Sticky temperatures and an impending rainstorm didn’t stop Troy Allen from attending a Wednesday evening education session centered on the state’s controversial voter ID law.
A week before the ACLU’s constitution-based challenge is heard in Harrisburg; Allen was more concerned about his own.
In his role with the Philadelphia Anti-Drug/Anti-Violence Network (PAAN), Allen works with youth ex-offenders. As part of that job, he routinely helps men and women obtain photo identification as a majority exit the prison system without one to their name.
“They’re able to [vote], but some of them don’t know how to go out and get IDs,” he said, noting that many of them don’t have a birth certificate or a social security card, both critical documents in the process.
A number of the folks with whom Allen works are originally from out-of-state, but offended in Pennsylvania. That means dealing with any number of family members or state governments to get what’s needed.
With a fast-approaching Presidential election and, with it, the requirement to present valid photo identification before casting a ballot, Allen expects to have his hands full.

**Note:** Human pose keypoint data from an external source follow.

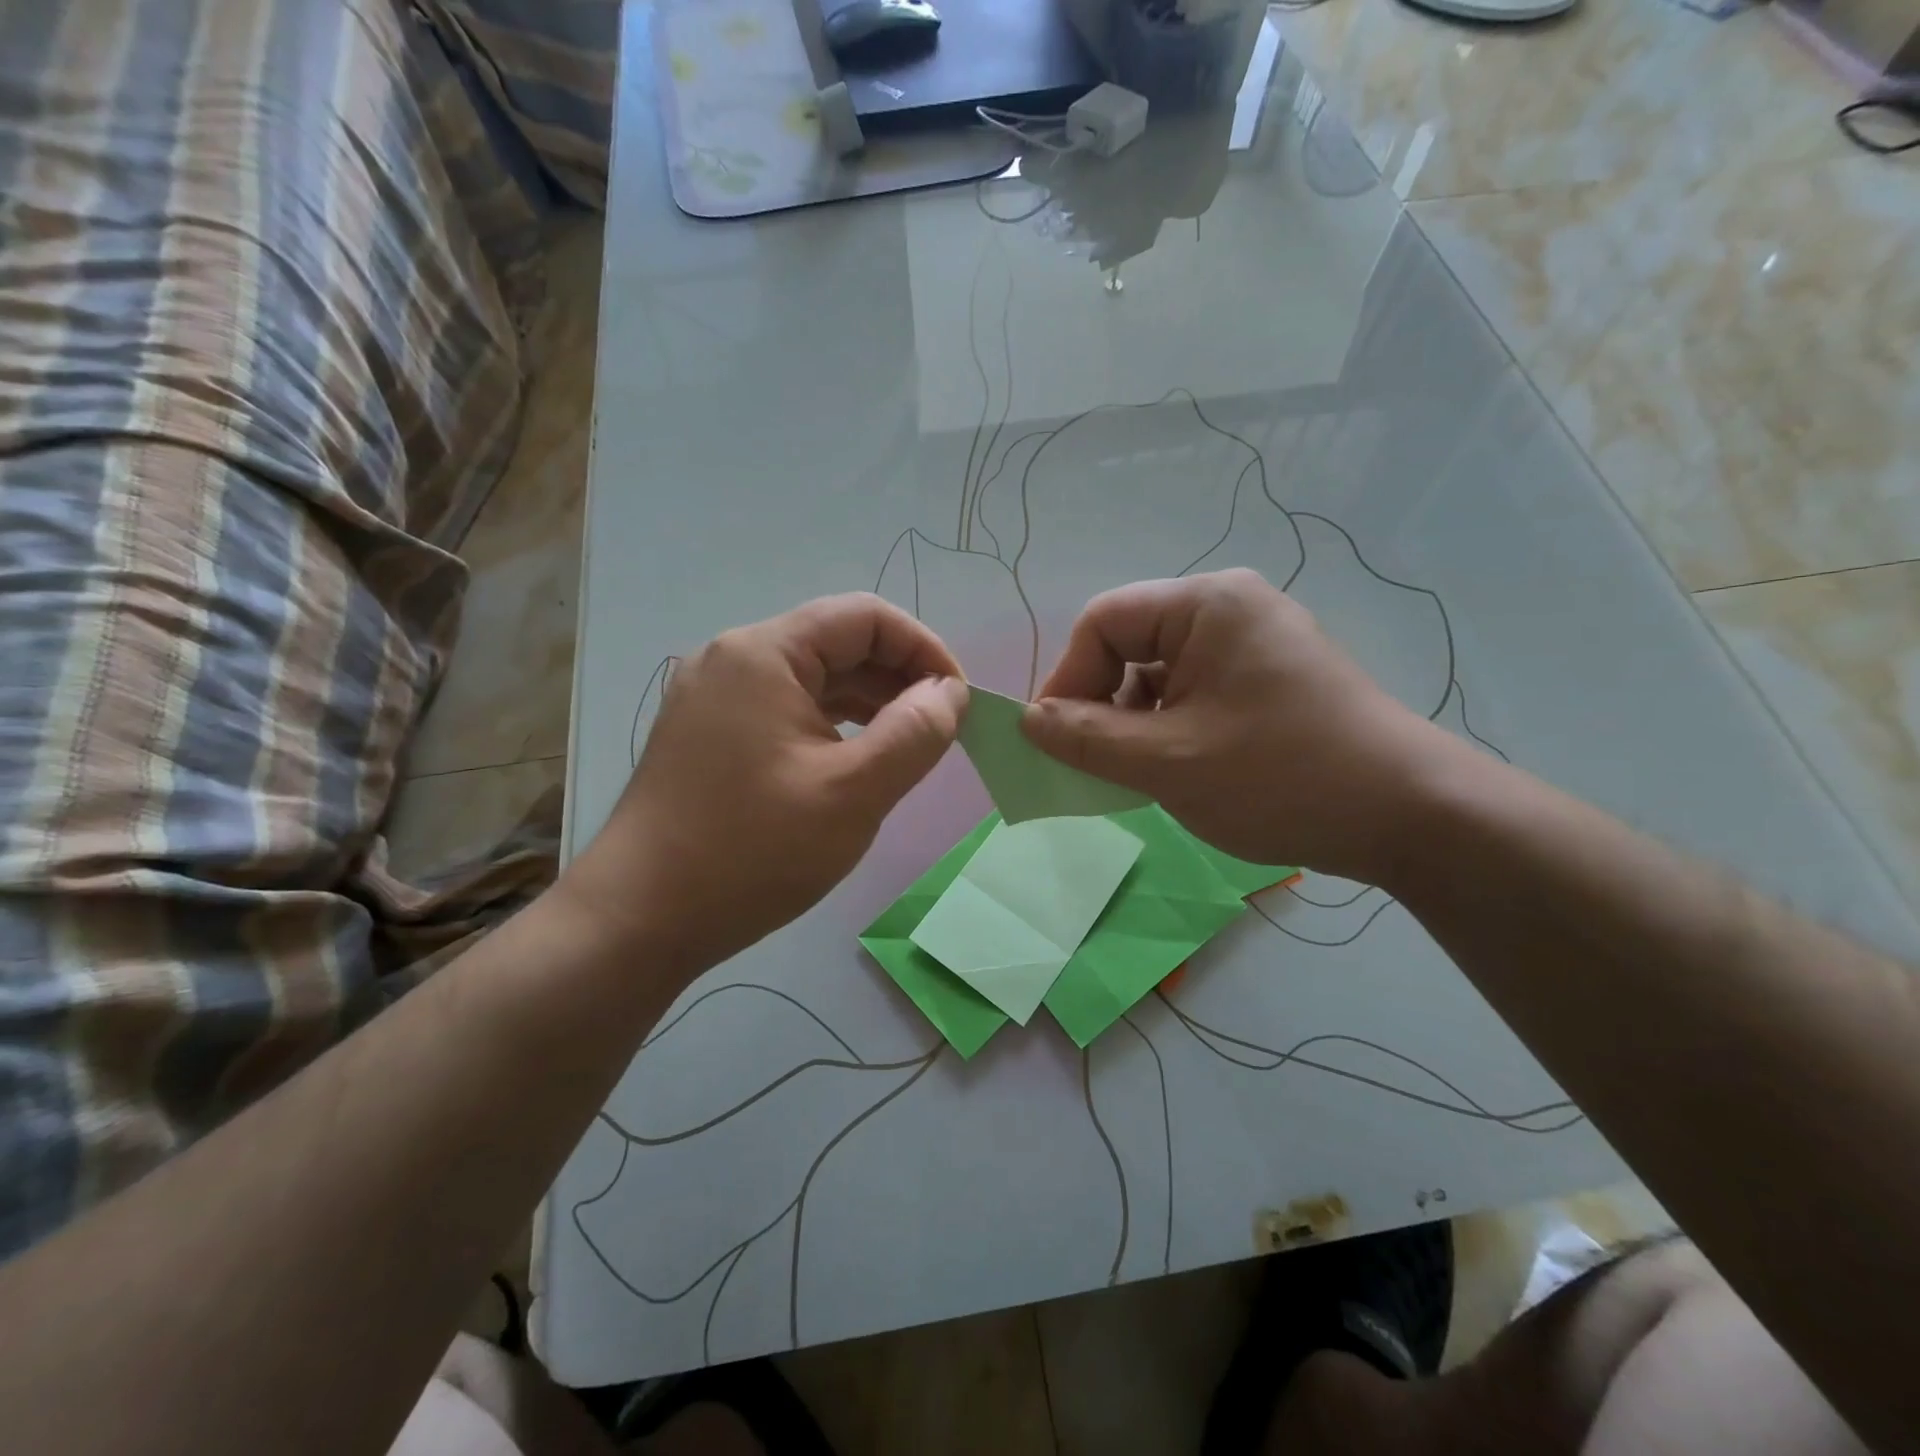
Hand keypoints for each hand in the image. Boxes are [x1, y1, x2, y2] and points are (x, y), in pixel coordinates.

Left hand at [560, 594, 967, 978]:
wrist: (639, 920)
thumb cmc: (752, 851)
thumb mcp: (853, 792)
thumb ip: (914, 733)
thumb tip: (949, 693)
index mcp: (764, 653)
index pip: (865, 617)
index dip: (924, 649)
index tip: (959, 701)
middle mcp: (734, 659)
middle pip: (837, 643)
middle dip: (899, 678)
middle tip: (942, 729)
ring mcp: (716, 698)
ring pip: (813, 679)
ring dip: (869, 703)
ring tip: (911, 745)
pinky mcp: (710, 734)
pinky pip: (787, 709)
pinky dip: (832, 725)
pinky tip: (858, 759)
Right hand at [1023, 570, 1461, 882]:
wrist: (1410, 817)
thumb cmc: (1281, 778)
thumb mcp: (1168, 762)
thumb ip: (1086, 738)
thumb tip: (1028, 721)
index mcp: (1207, 604)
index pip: (1103, 622)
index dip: (1067, 679)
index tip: (1055, 741)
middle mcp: (1230, 608)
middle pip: (1130, 643)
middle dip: (1102, 703)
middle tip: (1093, 763)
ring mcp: (1255, 643)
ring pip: (1160, 672)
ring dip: (1134, 721)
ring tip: (1136, 774)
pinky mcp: (1270, 678)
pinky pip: (1194, 690)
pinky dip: (1169, 727)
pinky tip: (1176, 769)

“A lot of them do want to vote, but they know that they’re backs are against the wall,” he said.
Allen came to the fourth floor of the Allegheny Business Center hoping to get some guidance on how to more quickly navigate getting the necessary paperwork for whoever may be interested.
Inside a small room across from a hair salon and a barber shop, Allen got the lead he wanted.
Dispensing information, advice
Greg Irving with the City Commissioner’s Office and Dwayne Lilley, campaign manager for state Sen. Shirley Kitchen (D-Philadelphia), whose office organized the event, teamed up to provide information to a handful of attendees – ward leaders and, like Allen, staffers with local organizations.
As he highlighted some of the nuances of the law, Irving had a clear message: It’s not too early to start the process of obtaining an ID.
And in a Democratic city, he had an underlying political one too.
“We don’t want to blow this folks,” said Irving. “Let’s beat them at their own game. Everyone you know put the word out to them.”
Irving noted that voters can use expired driver’s licenses and other valid form of identification as long as they’ve been so for a year or less.
He also spent time discussing specifics about seniors and college students, among the populations expected to be hit the hardest by the new requirement.
Irving explained that wheelchair-bound seniors registered at polling places that are not wheelchair accessible can vote without presenting an ID using an alternative absentee ballot under the Voting Accessibility for the Elderly and Handicapped Act.
College students studying out-of-state who plan on using an absentee ballot, he said, must still send in a copy of a Pennsylvania-issued ID.
Lilley chimed in at times, but was mostly focused on recruiting team leaders to go out into the community to help educate residents identified by PennDOT as being ID-less on how to change their status so they’re able to vote come November.
“The more people I can get, the better,” said Lilley. “This is an issue that needs to be attacked. We can’t keep talking about it.”
Kitchen’s district, which includes parts of Germantown and North Philadelphia, has at least 2,900 voters without IDs, according to Lilly. That figure only represents those in the city’s 11th Ward.
First of many sessions
As folks headed for their cars, state Sen. Kitchen said her office will continue to hold similar events moving forward.
The five-term lawmaker noted that there simply hasn’t been a strong enough outreach effort addressing the issue to date, and that the clock for voters to get an ID is ticking away.
“It’s obvious that there’s not enough information being distributed,” said Kitchen. “And in today’s economy, most groups don’t have money to do the proper advertising.”
Recognizing that reality, Kitchen decided to move forward with educating the public herself.
“We have to do something and word does travel,” she said.